I sat for long moments just looking at the view. The smoke from forest fires shrouded the mountains, I would write.

But I felt a calm, an ancientness. Very likely, the earth will recover from whatever humanity inflicts upon it.

That’s something that’s been clarifying for me recently: I love Nature, but also, I love humanity, think we’re worthy of preserving, and that’s a large portion of my environmentalism. I want to protect Nature out of a fundamental reverence for all life—but also, I want to protect it as the overlooked sustainer of humankind’s existence.

I felt that great peace come over me up there, and still feel it.


A Backpacker Again

Ron arrived in a state I hadn’t been expecting. He was dangerously dehydrated—his long, ambitious hike had been too much for him in the heat. He stared dully at the view, fuzzy-headed and disconcerted, unable to feel the bliss that I felt here.

For the first time all week, I was now stronger than him. We were both thankful for my presence of mind and experience with heat exhaustion. I urged him to sip water slowly and to eat our salty food, in small bites, even though he didn’t feel hungry. He perked up a little. When he seemed to be doing better, we took pictures of each other here.

On the hike down, Ron fixated on just making it back to camp—all he wanted was to cool off and rest. But the evening was still magical to me. Confident that he was out of danger, I lingered behind him on the trail, monitoring his progress ahead while I paused for long moments to look out at the golden light on the mountains.

A hazy view of the Lostine River Valley as dusk nears.
The Lostine River Valley.

In the morning, I recorded as much as I could remember of the adventure. We had unwittingly taken too many risks with the heat, and in the future we’d be more careful—but still, it had turned out to be a mental and emotional triumph as well as a physical one.

In the hospital, I had learned that when you can’t control your body, it’s empowering to control your attitude about what happens to your body. I had learned that same lesson in a new way on this hike. I’d found ways to stay positive despite my fatigue and worry, and that made me proud.

Today we’d be packing up and heading out, our mission accomplished. I was a backpacker again. We could go into the wilderness.

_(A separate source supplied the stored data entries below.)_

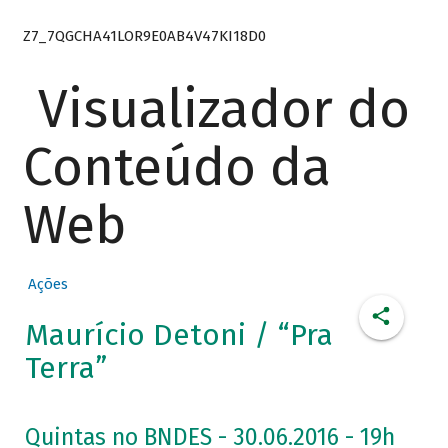
Z7_7QGCHA41LOR9E0AB4V47KI18D0
Visualizador do
Conteúdo da
Web
Ações
Maurício Detoni / “Pra
Terra”
Quintas no BNDES - 30.06.2016 - 19h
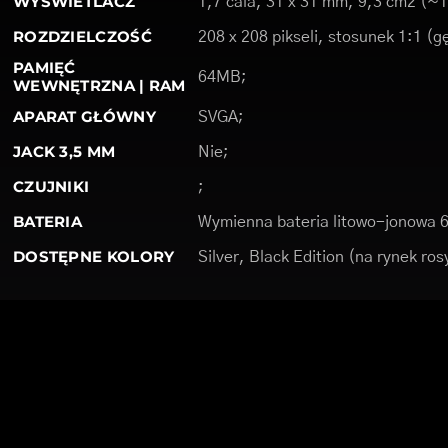
WYŚWIETLACZ
1,7 cala, 31 x 31 mm, 9,3 cm2 (
ROZDZIELCZOŚĆ
208 x 208 pikseli, stosunek 1:1 (g
PAMIĘĆ
64MB;
WEWNĘTRZNA | RAM
APARAT GŁÓWNY
SVGA;
JACK 3,5 MM
Nie;
CZUJNIKI
;
BATERIA
Wymienna bateria litowo-jonowa 
DOSTĘPNE KOLORY
Silver, Black Edition (na rynek rosy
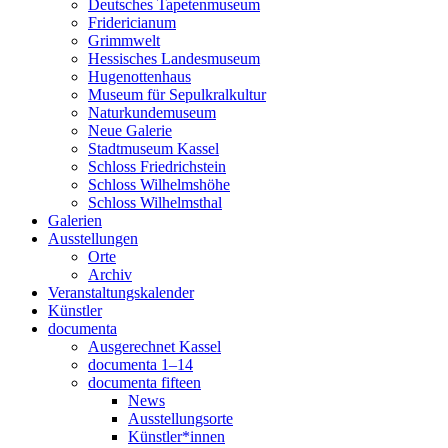
Deutsches Tapetenmuseum
Fridericianum
Grimmwelt
Hessisches Landesmuseum
Hugenottenhaus
Museum für Sepulkralkultur
Naturkundemuseum
Neue Galerie
Stadtmuseum Kassel
Schloss Friedrichstein
Schloss Wilhelmshöhe
Schloss Wilhelmsthal
Galerien
Ausstellungen
Orte
Archiv
Veranstaltungskalender
Künstler
documenta
Ausgerechnet Kassel
documenta 1–14
documenta fifteen
News
Ausstellungsorte
Künstler*innen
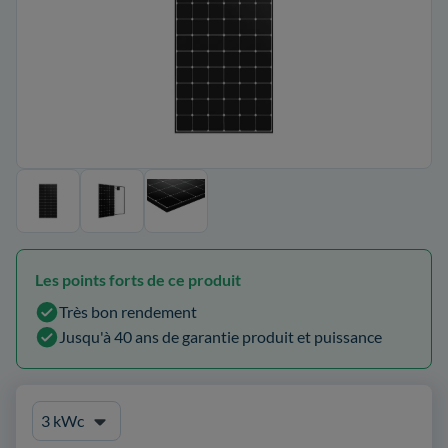
Les points forts de ce produit
Très bon rendement
Jusqu'à 40 ans de garantie produit et puissance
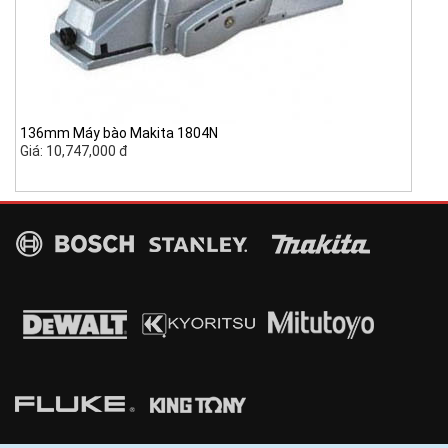
136mm Máy bào Makita 1804N
Giá: 10,747,000 đ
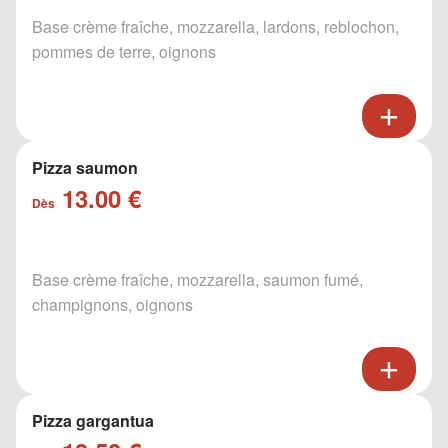
Base crème fraîche, mozzarella, lardons, reblochon,
pommes de terre, oignons
Pizza saumon
13.00 €
Dès
Base crème fraîche, mozzarella, saumon fumé,
champignons, oignons
Pizza gargantua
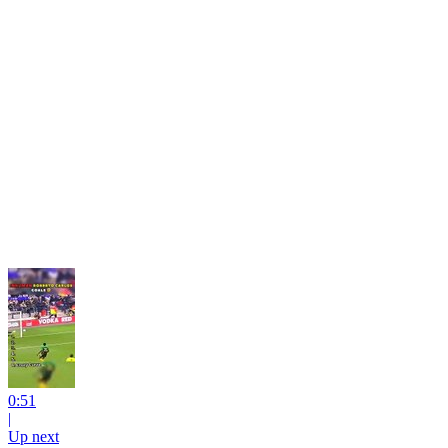
0:51
|
Up next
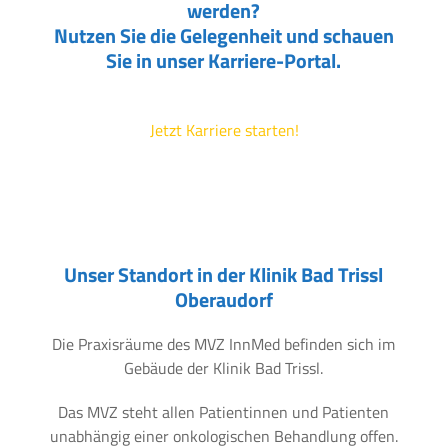
werden?
Nutzen Sie die Gelegenheit und schauen
Sie in unser Karriere-Portal.
Jetzt Karriere starten!
Unser Standort in der Klinik Bad Trissl
Oberaudorf
Die Praxisräume des MVZ InnMed befinden sich im
Gebäude der Klinik Bad Trissl.
Das MVZ steht allen Patientinnen und Patienten
unabhängig einer onkologischen Behandlung offen.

Now the sunlight is falling on the slope over the lake, I wrote. Ron is already outside the tent, and I must go. We have a big day ahead.

The Lostine River Valley, green meadows visible at intervals, in evening light.

2 thoughts on “Backpacking Part 6: The Mountaintop

  1. Hi! It took me awhile to settle down and have time to read, but I really enjoyed your article. At times I really wanted to be there with you, to ease your worries, and be your slow-climbing companion.
    I love the pics and I’m so happy that you are a backpacker!